Marion Maréchal ne dit pas non à un retour en politique

PARIS (Reuters) - L’ex-députée du Front national Marion Maréchal n’exclut pas un retour en politique même si elle préfère pour l’heure se consacrer au “combat culturel” via l’école de sciences politiques qu’elle s’apprête à fonder à Lyon.

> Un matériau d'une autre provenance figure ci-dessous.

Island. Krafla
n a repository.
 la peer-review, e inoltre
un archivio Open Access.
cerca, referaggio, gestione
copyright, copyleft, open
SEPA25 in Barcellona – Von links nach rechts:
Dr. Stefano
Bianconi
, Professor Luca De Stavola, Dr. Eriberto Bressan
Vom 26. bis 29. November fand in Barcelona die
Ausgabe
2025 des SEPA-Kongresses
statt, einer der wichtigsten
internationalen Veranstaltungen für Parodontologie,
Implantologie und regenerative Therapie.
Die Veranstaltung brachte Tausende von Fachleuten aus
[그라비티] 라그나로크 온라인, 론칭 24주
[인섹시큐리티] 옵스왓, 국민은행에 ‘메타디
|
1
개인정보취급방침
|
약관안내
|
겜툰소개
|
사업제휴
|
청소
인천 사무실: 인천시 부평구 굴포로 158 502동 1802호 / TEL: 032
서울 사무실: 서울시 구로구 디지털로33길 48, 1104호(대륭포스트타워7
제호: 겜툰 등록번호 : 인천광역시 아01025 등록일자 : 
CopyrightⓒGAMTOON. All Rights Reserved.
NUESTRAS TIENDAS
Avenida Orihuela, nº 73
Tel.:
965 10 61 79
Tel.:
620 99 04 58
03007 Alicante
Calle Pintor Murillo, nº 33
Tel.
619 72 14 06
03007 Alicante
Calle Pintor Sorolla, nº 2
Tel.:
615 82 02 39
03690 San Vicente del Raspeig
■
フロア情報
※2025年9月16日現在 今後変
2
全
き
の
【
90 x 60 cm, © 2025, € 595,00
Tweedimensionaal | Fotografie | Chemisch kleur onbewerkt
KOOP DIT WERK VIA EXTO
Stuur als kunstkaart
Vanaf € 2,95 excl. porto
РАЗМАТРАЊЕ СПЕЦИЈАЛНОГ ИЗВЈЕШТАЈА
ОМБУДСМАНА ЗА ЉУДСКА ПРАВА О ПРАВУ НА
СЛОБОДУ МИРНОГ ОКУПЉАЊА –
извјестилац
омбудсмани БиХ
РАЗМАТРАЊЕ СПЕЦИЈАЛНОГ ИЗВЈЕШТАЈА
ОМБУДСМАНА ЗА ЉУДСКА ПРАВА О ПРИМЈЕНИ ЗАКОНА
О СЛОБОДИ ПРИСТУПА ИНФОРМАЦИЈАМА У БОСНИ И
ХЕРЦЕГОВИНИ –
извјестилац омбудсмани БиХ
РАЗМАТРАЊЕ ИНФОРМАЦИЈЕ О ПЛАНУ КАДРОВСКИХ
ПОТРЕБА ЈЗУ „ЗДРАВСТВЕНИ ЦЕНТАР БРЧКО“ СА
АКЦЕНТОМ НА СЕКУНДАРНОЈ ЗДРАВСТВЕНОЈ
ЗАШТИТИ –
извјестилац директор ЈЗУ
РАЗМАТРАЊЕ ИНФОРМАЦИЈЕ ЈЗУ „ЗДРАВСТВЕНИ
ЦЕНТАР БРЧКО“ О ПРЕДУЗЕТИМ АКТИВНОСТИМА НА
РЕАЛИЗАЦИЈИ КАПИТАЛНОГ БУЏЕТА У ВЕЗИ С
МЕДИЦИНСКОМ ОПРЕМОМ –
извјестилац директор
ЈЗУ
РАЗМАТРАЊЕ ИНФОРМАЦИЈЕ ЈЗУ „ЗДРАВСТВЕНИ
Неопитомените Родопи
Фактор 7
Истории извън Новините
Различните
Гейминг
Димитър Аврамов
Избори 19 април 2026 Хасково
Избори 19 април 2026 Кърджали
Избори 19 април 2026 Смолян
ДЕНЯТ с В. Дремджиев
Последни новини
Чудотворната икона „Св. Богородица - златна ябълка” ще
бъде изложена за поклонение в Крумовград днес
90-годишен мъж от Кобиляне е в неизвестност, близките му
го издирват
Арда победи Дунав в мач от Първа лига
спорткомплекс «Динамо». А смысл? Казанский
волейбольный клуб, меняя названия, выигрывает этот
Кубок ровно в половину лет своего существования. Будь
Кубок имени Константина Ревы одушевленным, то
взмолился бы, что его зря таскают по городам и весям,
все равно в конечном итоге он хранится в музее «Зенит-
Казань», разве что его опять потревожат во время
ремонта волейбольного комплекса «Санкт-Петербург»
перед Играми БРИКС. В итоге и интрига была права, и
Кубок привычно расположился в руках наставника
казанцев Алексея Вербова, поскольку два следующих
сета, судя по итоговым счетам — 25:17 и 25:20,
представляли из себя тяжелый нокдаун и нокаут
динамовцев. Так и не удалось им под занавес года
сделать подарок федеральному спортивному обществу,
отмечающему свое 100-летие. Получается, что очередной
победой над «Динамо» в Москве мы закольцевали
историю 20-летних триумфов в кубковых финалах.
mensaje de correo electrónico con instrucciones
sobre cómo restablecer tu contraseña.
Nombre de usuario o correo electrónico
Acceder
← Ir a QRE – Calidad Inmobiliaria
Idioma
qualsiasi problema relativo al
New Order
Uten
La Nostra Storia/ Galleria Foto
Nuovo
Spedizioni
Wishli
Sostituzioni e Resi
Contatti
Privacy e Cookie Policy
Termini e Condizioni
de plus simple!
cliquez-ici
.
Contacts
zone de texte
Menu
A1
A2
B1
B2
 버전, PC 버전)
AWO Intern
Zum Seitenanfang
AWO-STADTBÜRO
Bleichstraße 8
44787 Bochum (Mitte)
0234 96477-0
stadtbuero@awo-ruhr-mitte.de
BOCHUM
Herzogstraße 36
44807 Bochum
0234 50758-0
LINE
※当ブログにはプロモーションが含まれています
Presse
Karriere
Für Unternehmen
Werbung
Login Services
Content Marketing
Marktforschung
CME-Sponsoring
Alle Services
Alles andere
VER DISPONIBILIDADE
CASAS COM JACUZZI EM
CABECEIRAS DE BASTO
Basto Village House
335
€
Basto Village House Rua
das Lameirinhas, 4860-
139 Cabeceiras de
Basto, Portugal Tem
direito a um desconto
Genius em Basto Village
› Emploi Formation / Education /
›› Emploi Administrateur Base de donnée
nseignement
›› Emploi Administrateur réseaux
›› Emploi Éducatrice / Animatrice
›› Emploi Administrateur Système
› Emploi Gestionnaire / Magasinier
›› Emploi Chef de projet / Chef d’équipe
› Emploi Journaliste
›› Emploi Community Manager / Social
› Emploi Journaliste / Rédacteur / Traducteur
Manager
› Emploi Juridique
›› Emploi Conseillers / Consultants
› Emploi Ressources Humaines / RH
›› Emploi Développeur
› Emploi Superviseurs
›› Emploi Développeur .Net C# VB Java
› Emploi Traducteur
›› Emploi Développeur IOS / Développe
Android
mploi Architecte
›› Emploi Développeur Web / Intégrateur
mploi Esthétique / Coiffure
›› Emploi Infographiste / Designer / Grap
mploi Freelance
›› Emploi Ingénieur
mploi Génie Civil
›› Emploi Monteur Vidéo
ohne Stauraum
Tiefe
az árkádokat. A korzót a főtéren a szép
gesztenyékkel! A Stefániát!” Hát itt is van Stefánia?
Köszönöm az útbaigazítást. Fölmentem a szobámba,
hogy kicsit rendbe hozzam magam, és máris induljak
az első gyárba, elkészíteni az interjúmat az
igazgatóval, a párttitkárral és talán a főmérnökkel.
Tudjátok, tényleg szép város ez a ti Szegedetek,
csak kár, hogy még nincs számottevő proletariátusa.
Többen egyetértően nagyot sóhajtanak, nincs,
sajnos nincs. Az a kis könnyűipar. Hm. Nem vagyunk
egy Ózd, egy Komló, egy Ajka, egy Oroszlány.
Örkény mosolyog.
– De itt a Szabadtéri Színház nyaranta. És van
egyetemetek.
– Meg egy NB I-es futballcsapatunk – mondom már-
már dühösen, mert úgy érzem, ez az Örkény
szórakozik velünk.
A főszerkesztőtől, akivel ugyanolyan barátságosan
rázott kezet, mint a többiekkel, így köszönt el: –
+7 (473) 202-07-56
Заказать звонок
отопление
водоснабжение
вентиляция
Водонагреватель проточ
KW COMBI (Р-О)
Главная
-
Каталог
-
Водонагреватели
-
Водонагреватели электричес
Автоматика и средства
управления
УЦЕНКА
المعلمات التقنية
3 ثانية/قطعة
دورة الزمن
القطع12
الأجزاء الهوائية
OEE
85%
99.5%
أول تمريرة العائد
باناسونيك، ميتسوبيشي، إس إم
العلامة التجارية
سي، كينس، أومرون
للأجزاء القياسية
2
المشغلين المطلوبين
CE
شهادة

L'ex-députée du Front national Marion Maréchal n'exclut pas un retour en politique même si elle préfère pour l'heure se consacrer au "combat culturel" via l'école de sciences politiques qu'elle s'apprête à fonder à Lyon. /Photo d'archives/REUTERS/Jean-Paul Pelissier

“Je referai peut-être des choses”, déclare la nièce de Marine Le Pen et petite-fille de Jean-Marie Le Pen dans une interview à Télé Lyon Métropole diffusée jeudi.

“Je suis incapable de rester indifférente à l’état de mon pays mais encore faut-il que pour moi le combat m’apparaisse le plus adéquat et le plus juste au regard de ce que je peux amener”, ajoute Marion Maréchal, en retrait de la vie politique active depuis les législatives de 2017.

Pour autant, elle balaie les “raisonnements hasardeux” consistant à tenter d’imaginer le jeu politique de ces prochaines années.

L’Institut de sciences sociales, économiques et politiques (ISSEP), qui doit voir le jour à la rentrée prochaine, est censé offrir une formation - dans un premier temps non reconnue sur le plan académique - à de futurs “décideurs” économiques et politiques.

Marion Maréchal ne cache pas l’ambition “métapolitique” qu’elle poursuit par le biais de cette école, un outil parmi d’autres permettant de donner visibilité et influence à son courant de pensée.

En mars 2017, celle qui se faisait encore appeler Marion Maréchal-Le Pen avait annoncé qu’elle renonçait au moins provisoirement à ses mandats.

Depuis cette date, cette figure toujours populaire auprès des militants frontistes a fait parler d’elle à plusieurs reprises, notamment en s’exprimant devant un parterre de conservateurs américains, une initiative qui a alimenté les rumeurs sur un éventuel retour.

La semaine dernière, elle a gommé sur les réseaux sociaux le nom Le Pen pour apparaître sous le seul patronyme de son père adoptif afin, a-t-elle justifié par la suite, d’acter son retour à la vie civile.